[CONSIGNES]:
Répondez à ces questions sur l'extrait consacré à la discorde :
(a) Quel précepte Dieu avait-il déjà mis dans le cœur humain avant que son Fils en fasse un commandement suprême ?
(b) Quelles sont les « terribles paroles », écrites en majuscules, que l'extrait adresse à ceux qui sèment la discorde ?
(c) D'après la dernière phrase, de quelle manière ceux qui sèment la discorde le font-ils le plus souvent ?

Ce Dieu qui, avant que son Fils l’eût sanctionné (par son exemple) et en eût fait un commandement suprême avait déjà mis dans le cœur humain ce précepte: Aimez-vous les uns les autres, (Jean 13, 34) et qui dans l’Évangile nous a fait voir comme à l’œil, que c’est sur le soin que nous prendrons de cultiver la paix et de l’entretenir avec nos semblables, de serrer les nœuds qui nous unissent, qu’est fondé notre bonheur ici-bas, aussi bien que notre éternelle félicité,

Comment ce Dieu ne détesterait-il pas celui qui est animé d’un esprit opposé au sien, qui trouble et bouleverse la société; qui, tel qu’un émissaire de son ennemi, cherche à armer les uns contre les autres, à détruire les uns par les autres, ceux qu’il voulait unir et rendre heureux par les liens de l’affection!


Ô vous donc qui semez la discorde! si vous êtes insensibles à l’idée des maux que vous causez et qui vous accableront vous-mêmes tôt ou tard, pourrez-vous les entendre sans effroi ces terribles paroles: DIEU DÉTESTE CELUI QUI SÈME LA DISCORDE?

Résisterez-vous à ce motif pressant?

Soutiendrez-vous la pensée d'être haïs de ce Dieu dont la protection et la faveur vous sont si indispensablement nécessaires?

Ah! si nous déplorons le sort d’un enfant qui est un objet d’indifférence et d’abandon pour les auteurs de ses jours, que serait-ce, Grand Dieu! que serait-ce d’être l'objet d’aversion pour toi!

pour toi, la source unique du bonheur et de la vie!

pour toi, le Père universel des créatures!

pour toi qui remplis l’univers, dont la présence nous environne, qui nous soutiens, qui ne peux retirer ton souffle sans que nous tombions en défaillance!

pour toi, dans le sein duquel est si doux de se jeter, lorsque les créatures nous échappent, et entre les mains de qui nous tomberons un jour nécessairement et d’une manière plus sensible, pour éprouver ta justice ou ta miséricorde!

Il n’est personne, je m’assure, qui ne sente la force, la vérité de ces considérations; et si ceux qui troublent la paix étaient toujours des esprits méchants, capables de se plaire dans la contemplation des maux qu’ils produisent; des âmes cruelles capables de se proposer cet horrible but, des cœurs endurcis qui bravent le châtiment que le Ciel leur prépare, ce crime serait moins commun, et d’ailleurs il serait inutile de s’adresser à de tels hommes; mais souvent et LE PLUS SOUVENT, CEUX QUI SÈMENT LA DISCORDE LE FONT PAR LÉGÈRETÉ, sans prévoir la conséquence de leur conduite, sans même se croire coupables; ils seraient les premiers peut-être à s’attendrir sur les maux qu’ils ont causés, si sous d’autres noms on leur en offrait le tableau.

[ENREGISTREMENTS EXTRAITS]:
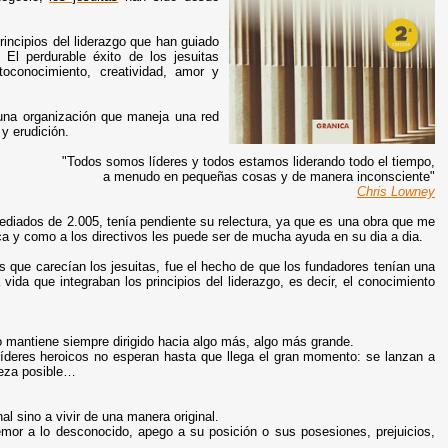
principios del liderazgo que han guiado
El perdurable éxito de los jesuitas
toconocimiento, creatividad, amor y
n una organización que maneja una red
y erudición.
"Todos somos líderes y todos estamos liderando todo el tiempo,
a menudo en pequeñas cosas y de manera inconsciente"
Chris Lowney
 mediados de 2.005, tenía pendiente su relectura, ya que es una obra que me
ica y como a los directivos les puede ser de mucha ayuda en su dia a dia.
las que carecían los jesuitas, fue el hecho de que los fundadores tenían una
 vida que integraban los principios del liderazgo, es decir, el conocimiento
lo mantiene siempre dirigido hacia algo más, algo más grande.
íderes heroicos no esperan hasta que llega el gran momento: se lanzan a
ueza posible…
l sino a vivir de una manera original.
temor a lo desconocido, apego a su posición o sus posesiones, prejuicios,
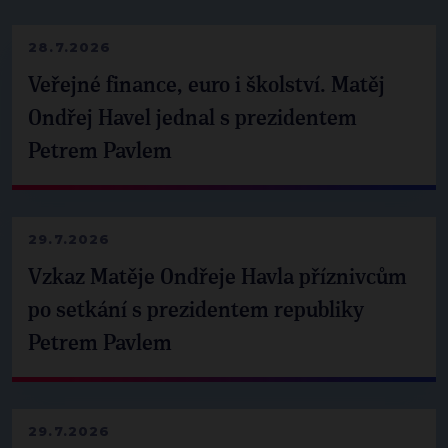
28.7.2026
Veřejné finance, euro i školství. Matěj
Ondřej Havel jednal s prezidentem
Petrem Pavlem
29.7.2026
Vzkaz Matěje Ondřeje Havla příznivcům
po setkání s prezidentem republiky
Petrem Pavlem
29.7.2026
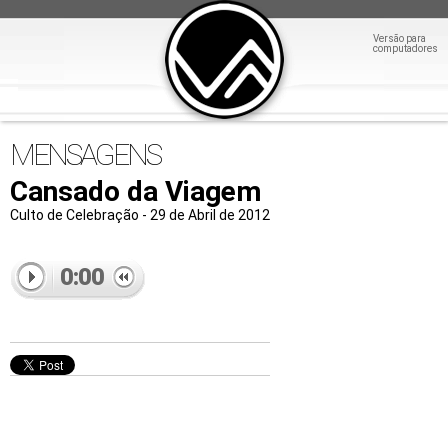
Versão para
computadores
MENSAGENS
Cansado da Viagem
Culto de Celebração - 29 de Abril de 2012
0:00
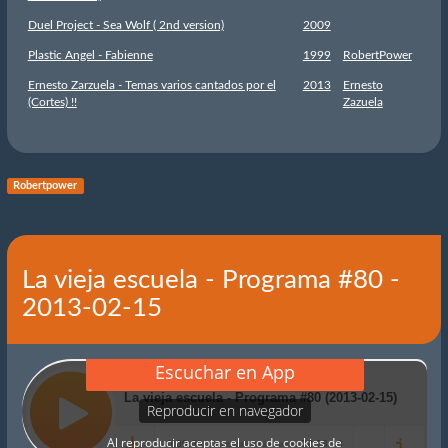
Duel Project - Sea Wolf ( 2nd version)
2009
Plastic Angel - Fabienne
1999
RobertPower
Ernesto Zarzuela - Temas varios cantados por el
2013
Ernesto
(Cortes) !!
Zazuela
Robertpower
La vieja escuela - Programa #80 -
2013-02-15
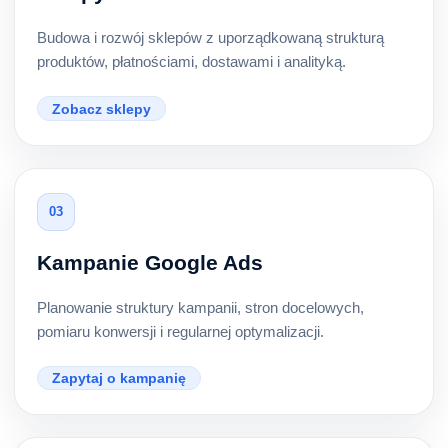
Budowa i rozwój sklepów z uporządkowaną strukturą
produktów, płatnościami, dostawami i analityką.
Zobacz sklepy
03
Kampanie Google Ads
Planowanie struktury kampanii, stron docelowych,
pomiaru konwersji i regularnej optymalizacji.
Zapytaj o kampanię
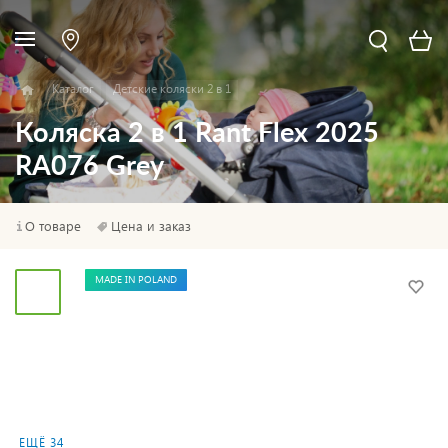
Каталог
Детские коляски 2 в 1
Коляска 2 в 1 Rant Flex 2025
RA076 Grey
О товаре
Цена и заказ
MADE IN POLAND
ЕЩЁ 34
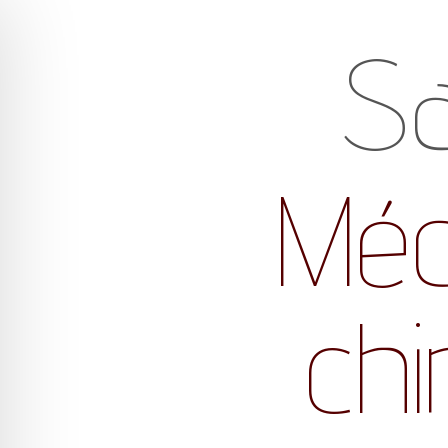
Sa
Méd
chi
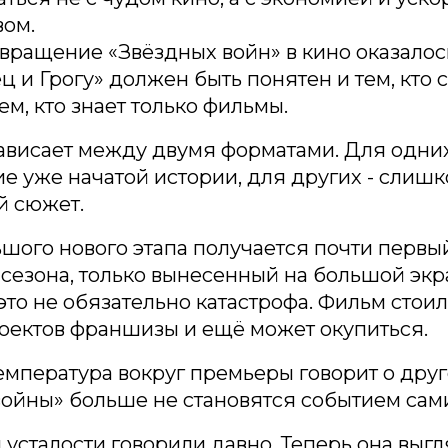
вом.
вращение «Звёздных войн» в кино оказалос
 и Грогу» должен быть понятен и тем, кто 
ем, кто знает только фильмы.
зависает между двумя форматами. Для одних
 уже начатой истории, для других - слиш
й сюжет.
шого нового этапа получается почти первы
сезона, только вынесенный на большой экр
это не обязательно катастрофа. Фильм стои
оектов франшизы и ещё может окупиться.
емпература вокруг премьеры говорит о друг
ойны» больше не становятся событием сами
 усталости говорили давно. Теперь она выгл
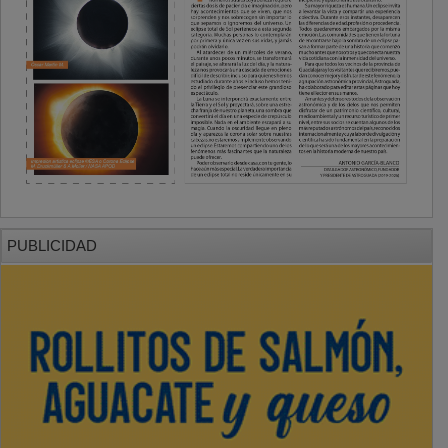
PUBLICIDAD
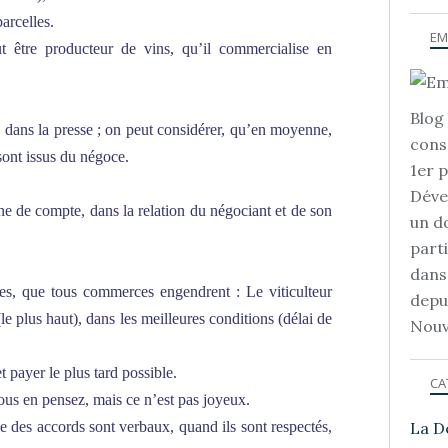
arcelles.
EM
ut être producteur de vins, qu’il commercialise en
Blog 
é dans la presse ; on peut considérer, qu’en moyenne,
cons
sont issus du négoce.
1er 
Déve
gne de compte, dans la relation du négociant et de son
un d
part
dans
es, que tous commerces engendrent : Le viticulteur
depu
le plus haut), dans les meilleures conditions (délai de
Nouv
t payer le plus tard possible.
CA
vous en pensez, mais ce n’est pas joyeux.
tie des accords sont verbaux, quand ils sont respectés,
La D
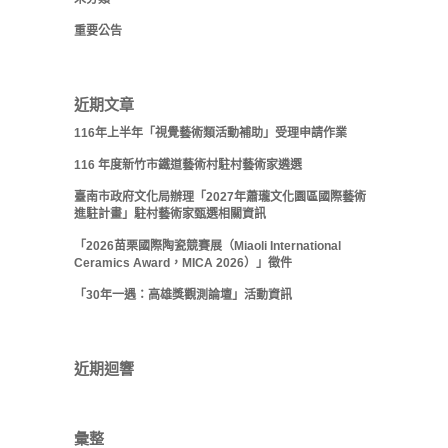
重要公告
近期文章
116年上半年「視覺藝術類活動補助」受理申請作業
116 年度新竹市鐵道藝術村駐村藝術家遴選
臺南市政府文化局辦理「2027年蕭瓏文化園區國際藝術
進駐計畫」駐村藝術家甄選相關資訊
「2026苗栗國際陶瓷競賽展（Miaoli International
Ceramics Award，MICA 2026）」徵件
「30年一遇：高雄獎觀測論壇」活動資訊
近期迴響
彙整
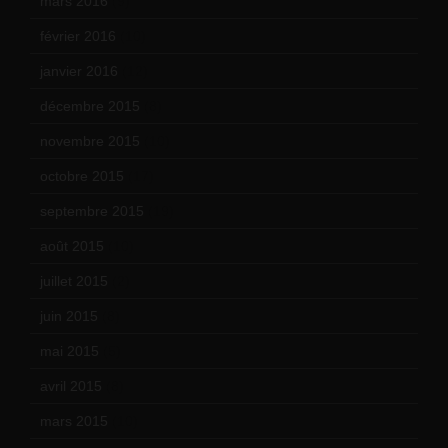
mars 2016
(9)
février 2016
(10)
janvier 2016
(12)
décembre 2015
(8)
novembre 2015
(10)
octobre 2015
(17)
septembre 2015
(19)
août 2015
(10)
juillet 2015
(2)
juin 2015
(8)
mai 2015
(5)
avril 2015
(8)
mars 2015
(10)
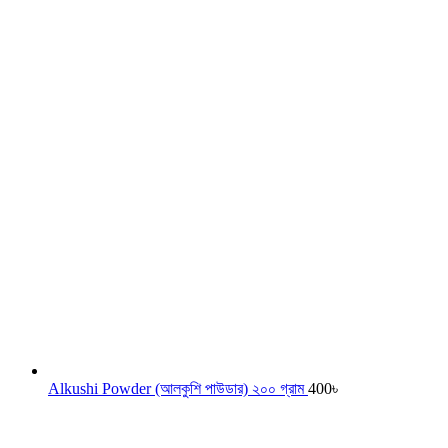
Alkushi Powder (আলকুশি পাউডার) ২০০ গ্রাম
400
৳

[SOLUTION]:
(a) Le précepte « Aimez-vous les uns les autres ».
(b) « DIEU DÉTESTE CELUI QUI SÈME LA DISCORDE ».
(c) Ils le font par légèreté, sans prévoir la conséquence de leur conduite, sans même se croire coupables.